I also think it contradicts the argument you are putting forth for subsidy removal, once a habit is established, we don't have the record of changing or removing it, so the current clamour of the MF industry to bring upfront commissions back is a disguised admission that we don't care for you investors
Jul 8, 2012
The article is 100% true and I hope atleast the new young generation will understand this and do the needful to rectify the mistakes.

For this we need to urgently educate the new young generation with full swing. The article is one such step towards the same.
Jul 7, 2012
I agree with surajit som that stockton is just one of the many cities in the usa going bankrupt. The entire state of California is bankrupt and indeed the usa is almost bankrupt. No one wants to face up to that fact. USA is in a complete state of denial of its impending troubles, both fiscal and social.

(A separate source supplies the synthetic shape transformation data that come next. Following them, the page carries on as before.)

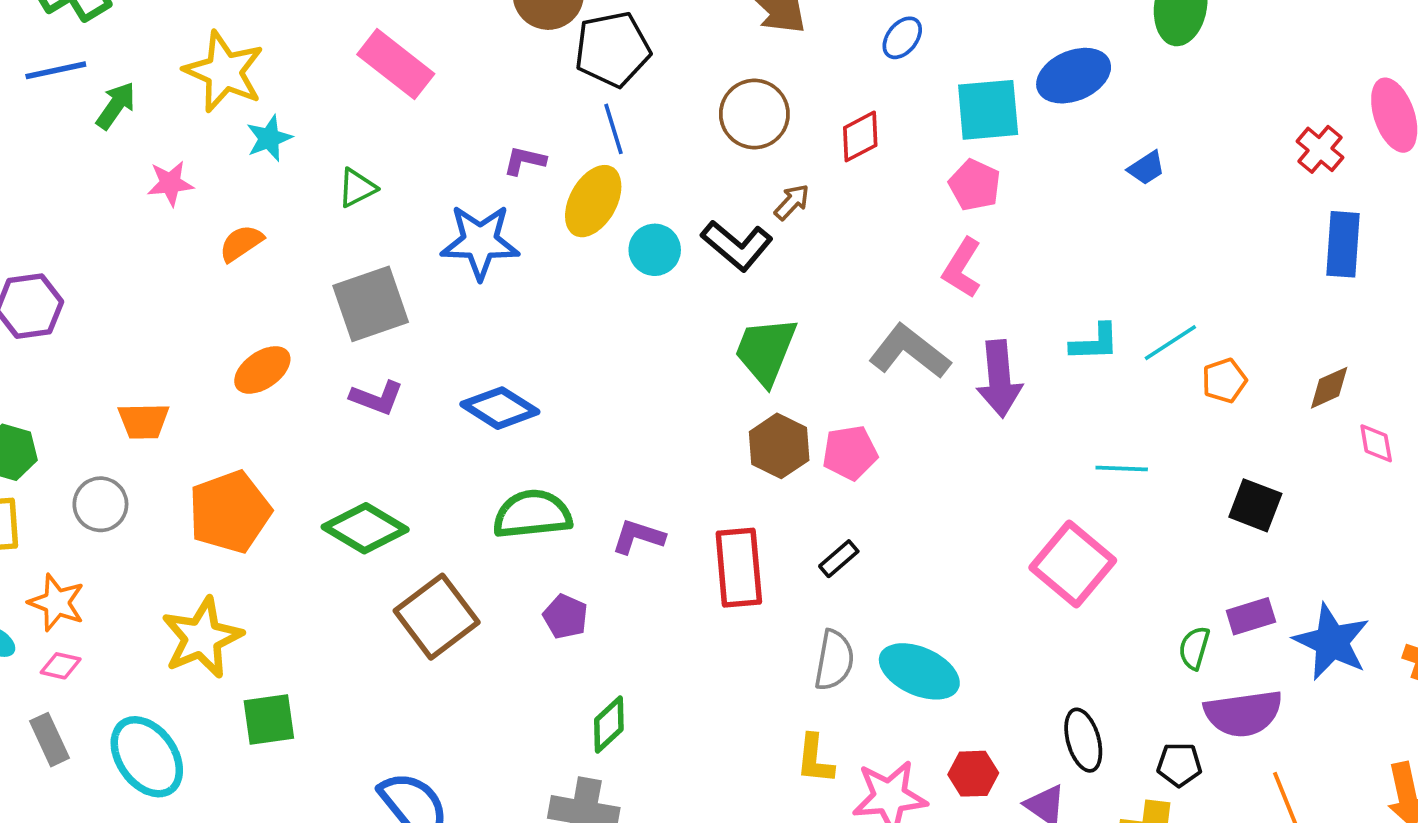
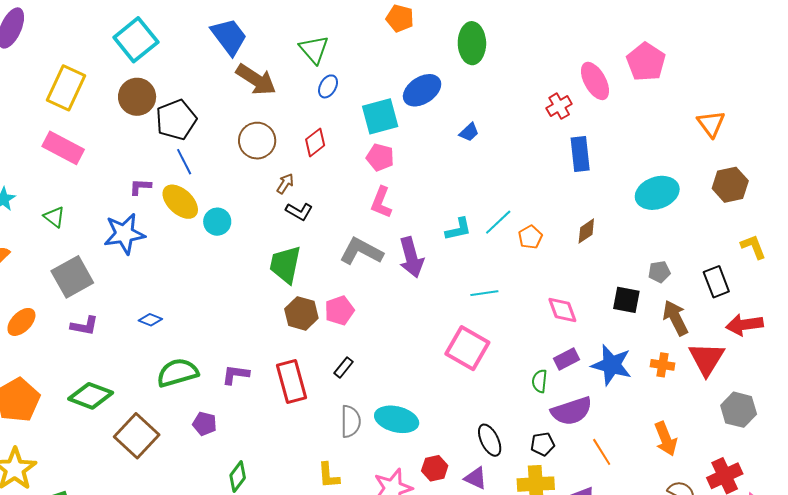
red cross: (1320, 149) -> (559, 106), turned 30
green triangle: (357, 188) -> (54, 217), turned -45
yellow ellipse: (593, 201) -> (180, 202), turned -66
black L-shape: (737, 245) -> (299, 211), moved, size x0.7
blue diamond: (500, 408) -> (150, 320), size x0.6
pink diamond: (1376, 443) -> (562, 310), moved, size x1.4
black square: (1255, 505) -> (626, 300), moved
yellow L-shape: (815, 759) -> (329, 475), moved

It will be able to drag on for several decades but its standards will erode and it will make desperate efforts to scam the countries of the world by attempting to export its bad practices over the world passing them off as proven methods of economic progress.
surajit som
Jul 7, 2012
what we are witnessing is the collapse of western capitalism particularly post-WW II type. stockton is like the appearance of AIDS.there will be hundreds or thousands of stocktons all over america and europe.

what will emerge? not necessarily something better. may be an era of bogus or rancid socialism. like we see in india today.let us remember that for majority of russians ,the post-communist russia is probably worse than communist russia. the age of affluent and glamorous west is over. welcome stockton !!